Immunotherapy is the use of drugs that modify the immune system to help control and treat cancer.

What is the immune system and what is its function?

The immune system in the body consists of white blood cells in the blood, the bone marrow, lymph nodes present all over the body and organs such as the spleen. All of these help the body to fight off infections and external threat that the body receives.

Does the Immune system kill cancer?

The body’s immune system has the capacity to identify external threats such as bacteria, viruses etc and differentiate them from host cells. Therefore, when the immune system is activated in the presence of these external threats, the system kills off these threats but does not cause any damage to normal cells of the host.

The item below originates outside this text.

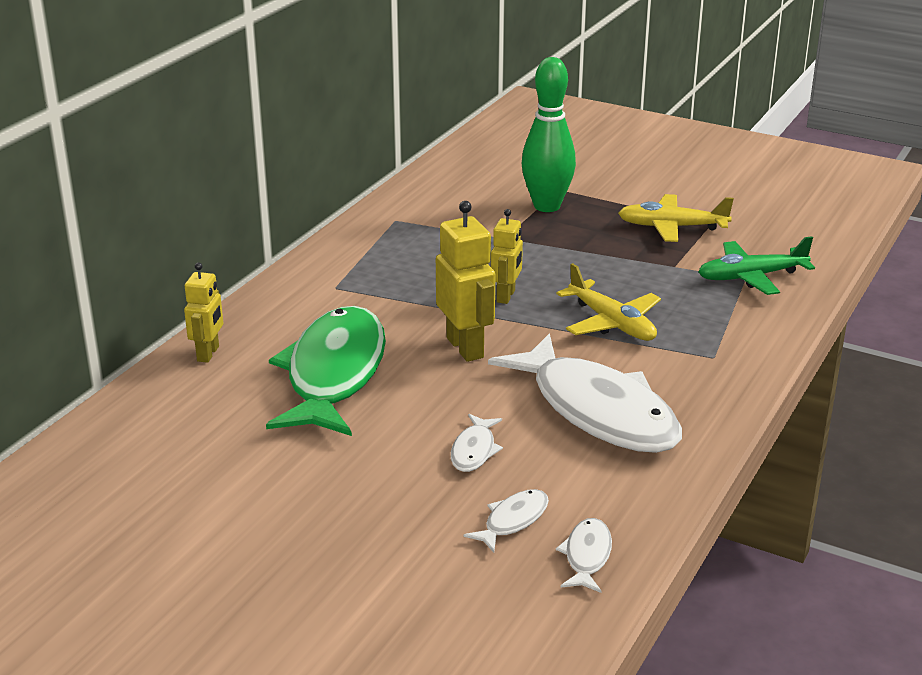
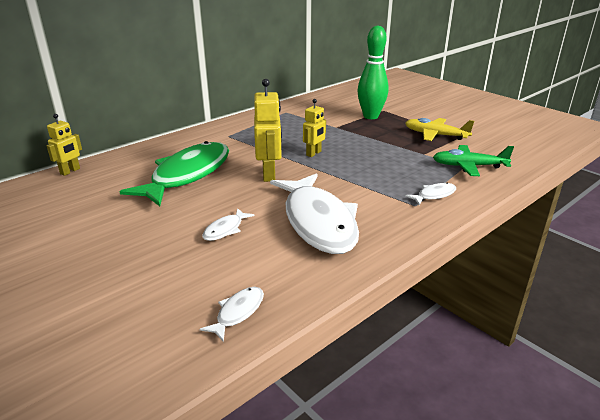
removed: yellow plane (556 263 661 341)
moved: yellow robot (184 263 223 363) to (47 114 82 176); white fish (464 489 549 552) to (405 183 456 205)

When cancer develops in the body, the immune system either does not identify the cancer as foreign and therefore does not try to destroy it or identifies it but is unable to kill it. The cancer also grows and mutates in such a way that it avoids detection by the immune system.

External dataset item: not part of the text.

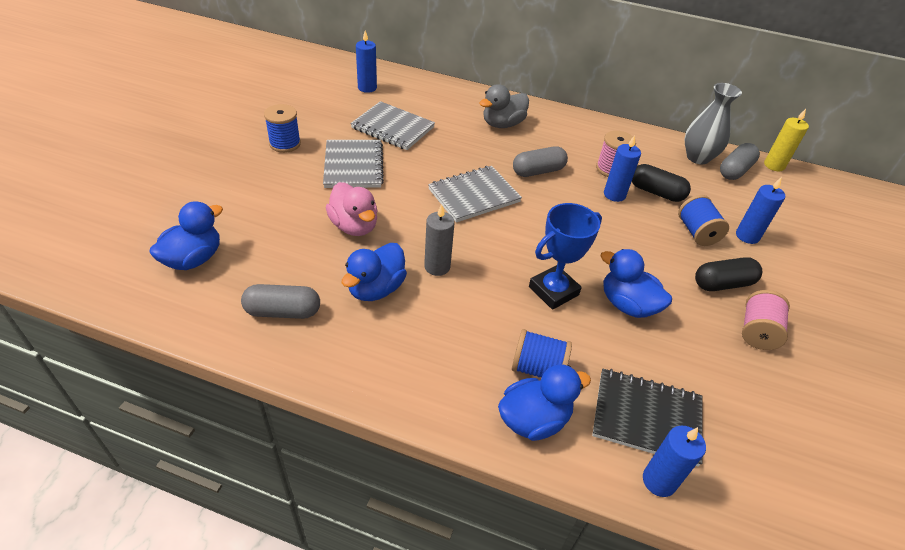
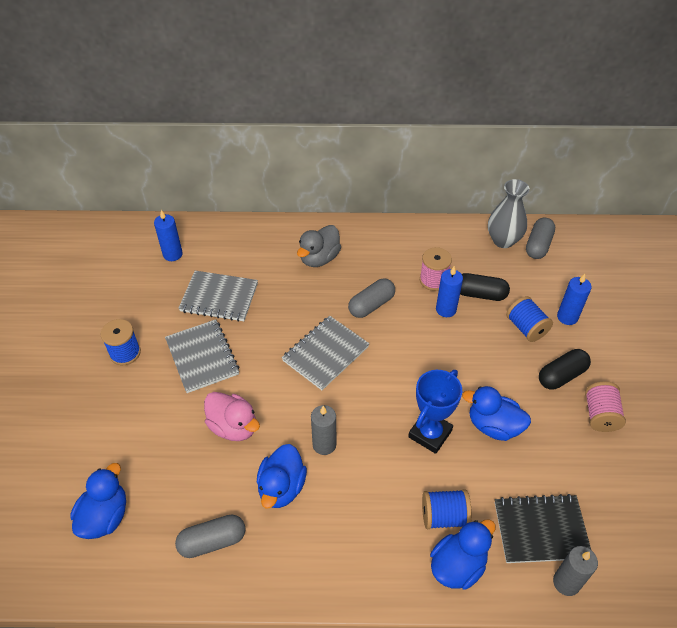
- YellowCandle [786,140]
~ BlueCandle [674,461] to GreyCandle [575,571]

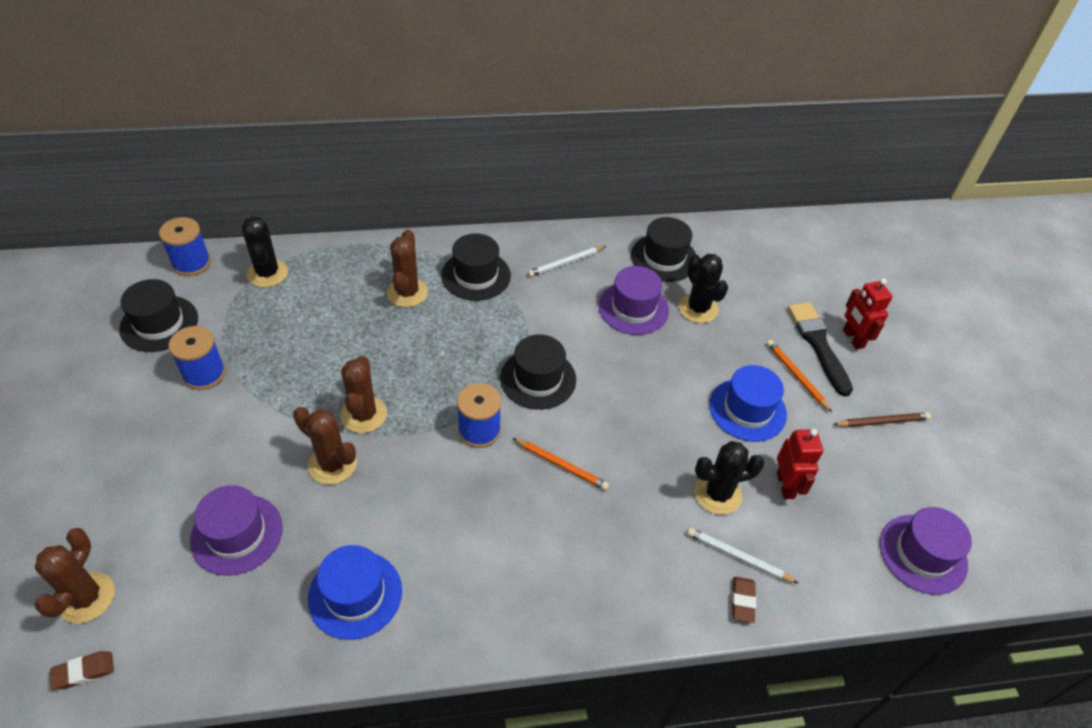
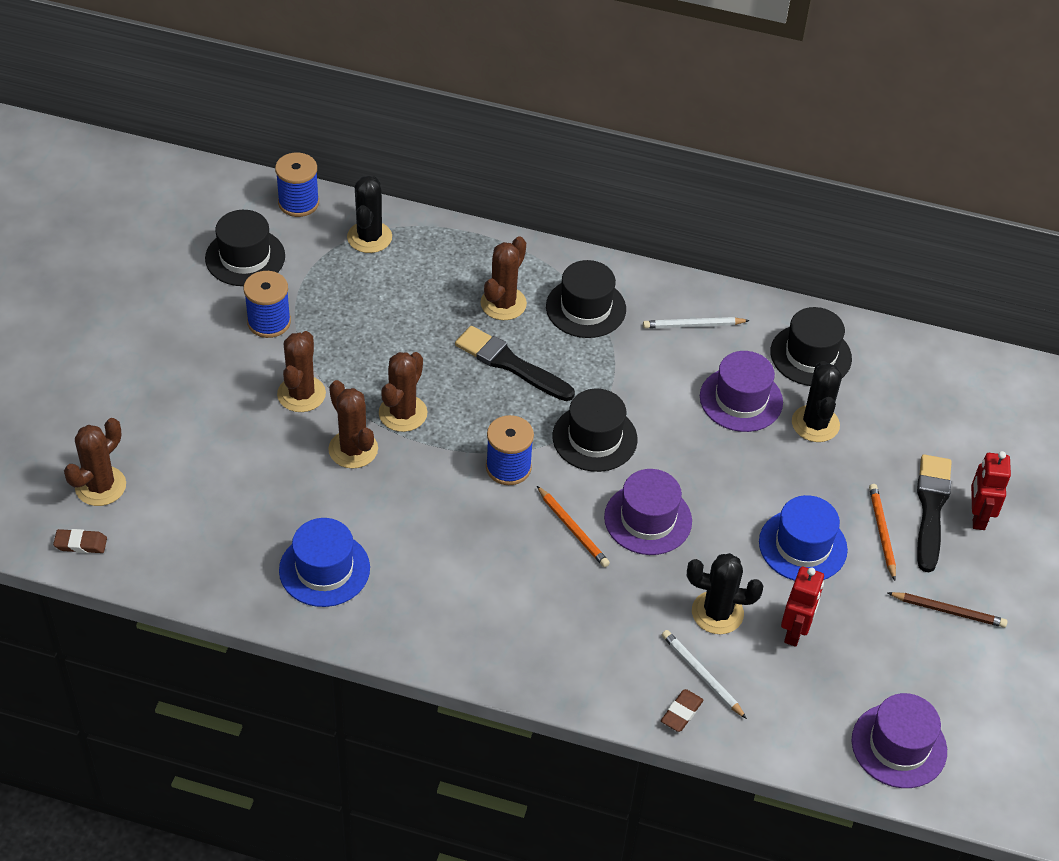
~ PurpleHat [236,530] to [648,512]
+ BlackBrush [515,363]
+ BrownCactus [301,371]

How does Immunotherapy work?

Immunotherapy consists of a number of drugs that modify the immune system by for example-identifying the cancer cells as foreign, by enhancing the potency of the immune system by altering the mechanism.

What are the different types of Immunotherapy available?

There are many different types of Immunotherapy available and some of these are listed below.

Checkpoint Inhibitors

These drugs are monoclonal antibodies (mabs) that attach themselves on the surface of cancer cells making them more visible to the immune system. The system then is enabled to kill the cancer cells. A number of these checkpoint inhibitors are available for treatment in cancer. They are usually used in stage 4 cancer and help to control the cancer and prolong life. They are not able to cure cancers completely. Some of the checkpoint inhibitors used include Nivolumab, Pembrolizumab, Atezolizumab, Avelumab, Durvalumab etc. The below diagram shows how the checkpoint inhibitors work. The T Cell receptor on the body’s immune cell (T Cell) binds with the antigen of the cancer cell. Also, below, the PD-1 receptor and PD-L1 ligand combine. This combination inhibits the destruction of the cancer cell by the T Cell. In the second image, there is blockage of the PD1 and PD-L1 by checkpoint inhibitors(either anti PD-1 or anti PD-L1). This then leads to activation of the T cell and destruction of the cancer cell.

PD-L1 Status

The level of PD-L1 present in the cancer can be checked with a test. This test is done in certain cancers when a drug such as Pembrolizumab is planned to be given. The result of the PD-L1 status come as a percentage and this allows the drug to be used in certain settings. PD-L1 testing is now done routinely in lung cancer patients.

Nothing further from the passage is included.